- _What you are asked to do_: Repeat all of the records word for word, but skip any picture.

(Input data begins)

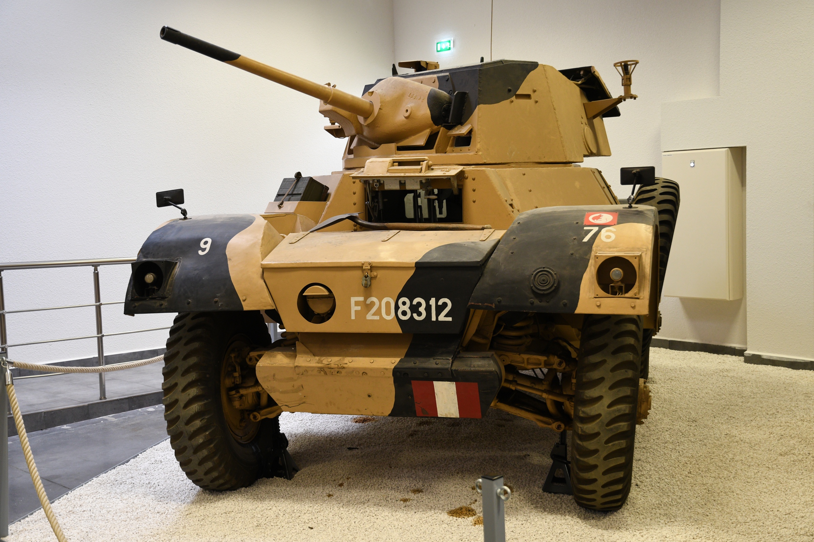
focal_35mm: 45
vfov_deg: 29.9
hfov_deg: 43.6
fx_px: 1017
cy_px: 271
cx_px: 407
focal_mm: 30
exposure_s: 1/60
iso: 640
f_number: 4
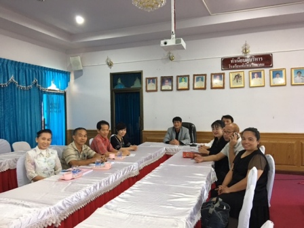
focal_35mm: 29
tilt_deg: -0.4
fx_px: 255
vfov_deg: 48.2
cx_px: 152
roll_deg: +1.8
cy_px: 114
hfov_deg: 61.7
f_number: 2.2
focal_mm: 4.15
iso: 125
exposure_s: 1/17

(Input data ends)

- _Exercise output_:
focal_35mm: 45
vfov_deg: 29.9
hfov_deg: 43.6
fx_px: 1017
cy_px: 271
cx_px: 407
focal_mm: 30
exposure_s: 1/60
iso: 640
f_number: 4
focal_35mm: 29
tilt_deg: -0.4
fx_px: 255
vfov_deg: 48.2
cx_px: 152
roll_deg: +1.8
cy_px: 114
hfov_deg: 61.7
f_number: 2.2
focal_mm: 4.15
iso: 125
exposure_s: 1/17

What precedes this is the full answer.